De cet amour de l'ordre et de l'uniforme, il est resté quelque chose. Ainsi Roman, 21 ans, journaliste à Krasnoïarsk, en Sibérie, cite Josef Goebbels à l'envi dans ses articles. Le père de la propagande nazie est son auteur de référence. "Comme disait Goebbels, quand on s'adresse aux masses il faut simplifier et répéter ", pérore-t-il. Il n'est pas le seul à être fasciné par Goebbels. La Toile regorge de sites et de forums qui vantent Hitler, la supériorité de la race blanche et la discipline nazie. N'est-il pas paradoxal que les idées du national-socialisme aient une telle résonance dans le pays qui a payé le plus lourd tribut - 27 millions de morts - à la lutte contre le nazisme, entre 1941 et 1945 ?

 

Tentée par la réhabilitation de Staline, la Russie affiche une attitude plutôt souple en matière d'enseignement de l'histoire à l'école. Après l'effondrement de l'URSS, il a bien fallu éditer de nouveaux manuels. Ils ne manquent pas. Les enseignants du secondaire - la Seconde Guerre mondiale est au programme de seconde - sont libres de choisir parmi 49 ouvrages recommandés par le ministère de l'Éducation.
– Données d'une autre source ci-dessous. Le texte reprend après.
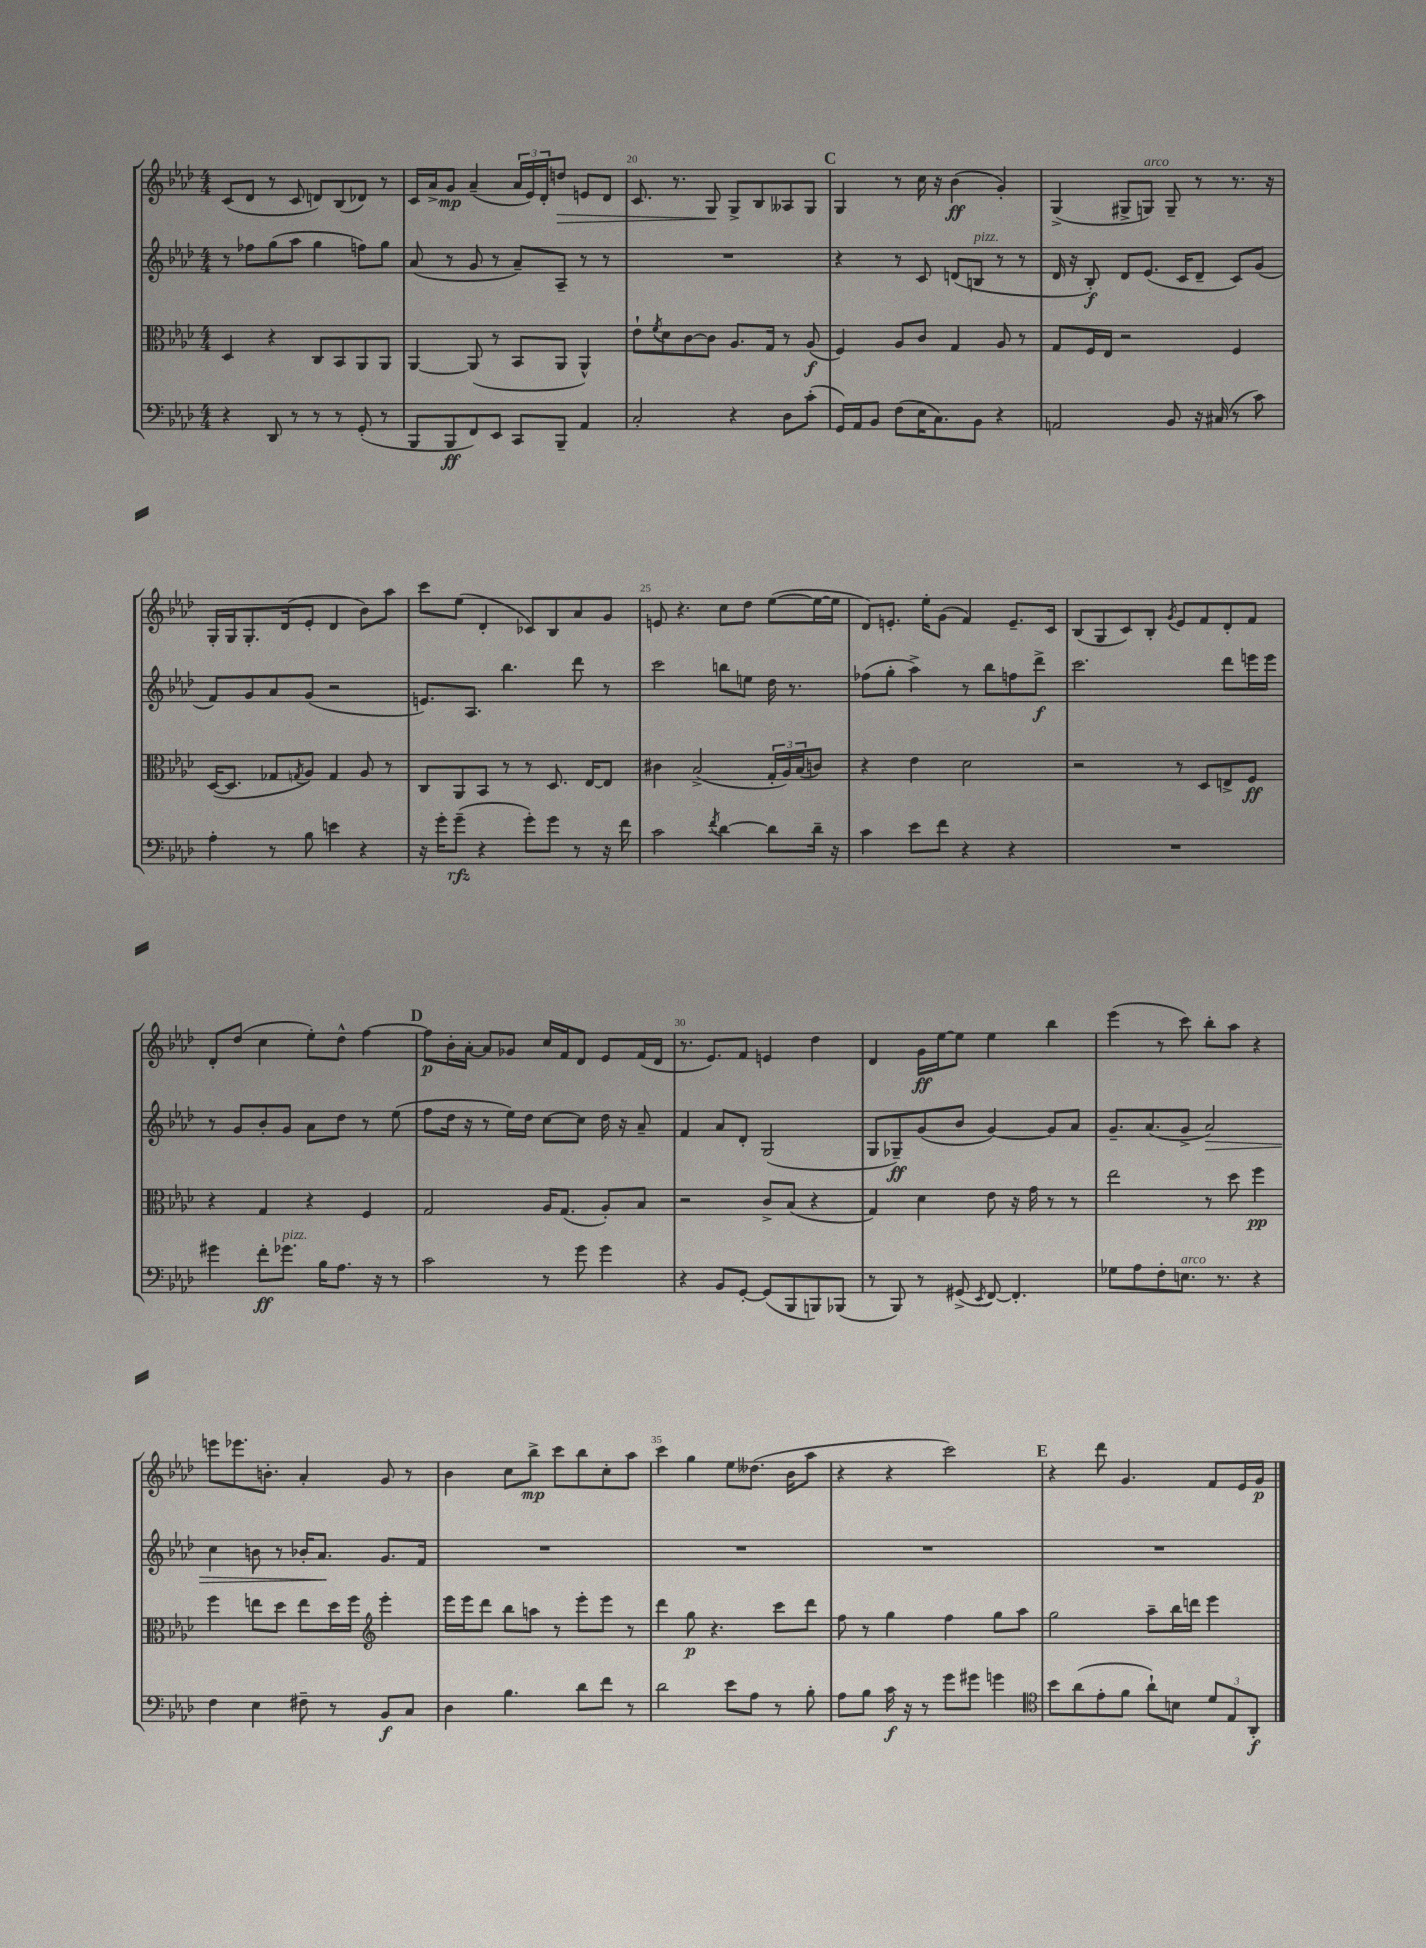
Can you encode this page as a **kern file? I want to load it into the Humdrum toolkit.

Ils peuvent aussi travailler à partir de documents sélectionnés par eux-mêmes.

 

Le manuel préféré des professeurs est l'Histoire de la Russie au XXe et au début du XXIe siècle (éd. Prosvechtchénié, 2010) des historiens Alexandre Danilov, Lioudmila Kossoulina et Maxime Brandt. L'ouvrage fait la part belle à Staline, qui a offert "à la population une perspective attirante : l'édification rapide de la société la plus juste au monde", tout en rattrapant "le retard qualitatif de l'appareil de production", ce qui contribua à faire de l'URSS "une grande puissance industrielle".

 

Le terme Holocauste y figure, sans plus d'explications. L'ouvrage évoque "des camps d'extermination pour les militaires prisonniers et les Soviétiques qui n'obéissaient pas aux décisions du pouvoir allemand". "Les Juifs, les Tsiganes et autres peuples "inférieurs" étaient soumis à une totale extermination ", est-il indiqué. L'évocation des camps d'extermination occupe à peine deux paragraphes d'un livre de 384 pages, alors que la "vie spirituelle des années 1930" est déclinée sur tout un chapitre.

 

Irina Kochetchkina, 50 ans, professeur d'histoire au lycée n° 287 de Moscou, utilisent ce manuel. Elle reconnaît que l'extermination des Juifs est peu évoquée, ce qui est normal à ses yeux. "Toutes les nationalités ont souffert d'Hitler. Pourquoi devrait-on diviser les victimes en 1re et 2e catégorie ? Pourquoi devrait-il y avoir un paragraphe à part sur le génocide des Juifs dans nos manuels ? ", s'insurge-t-elle.

 

L'enseignante est catégorique : "L'accent est mis sur la Grande Guerre patriotique [terme officiel désignant le second conflit mondial], c'est bien naturel. Le malheur, c'est que même ce sujet n'intéresse guère les lycéens. Ils sont cyniques, passent leur temps sur Internet, n'ont aucune attirance pour l'Histoire. En famille, ils ne parlent pas de la guerre, il n'y a pas le respect d'autrefois, alors forcément l'intérêt décroît."

 

Pour Evgueni Bounimovitch, qui s'occupa longtemps du dossier éducation au conseil municipal de Moscou, il faut raison garder : "A l'époque de l'URSS, il y avait un antisémitisme d'État, alors, forcément, on n'en parlait pas. Le terme Holocauste est mal connu. Un Russe peut donc être au courant du massacre des Juifs pendant la Seconde Guerre mondiale sans connaître ce mot." Cet homme raffiné, poète à ses heures, reconnaît deux problèmes : la pléthore des manuels d'histoire et la qualité des enseignants. "Les professeurs sont âgés. Ils enseignaient déjà à l'époque soviétique, donc, machinalement, ils ont tendance à parler des sujets qu'ils connaissent plutôt que d'aborder les nouveaux thèmes."

 

L'enseignement de l'histoire en Russie est parfois déroutant. Au MGIMO qui forme les futurs diplomates, un professeur de géopolitique passe et repasse en boucle à ses élèves des films où les attentats du 11 septembre 2001 sont comparés à l'incendie du Reichstag.

 

C'est exactement comme si les élèves de Science Po, à Paris, devaient potasser la théorie du complot, selon laquelle les États-Unis ont organisé les attentats du 11-Septembre.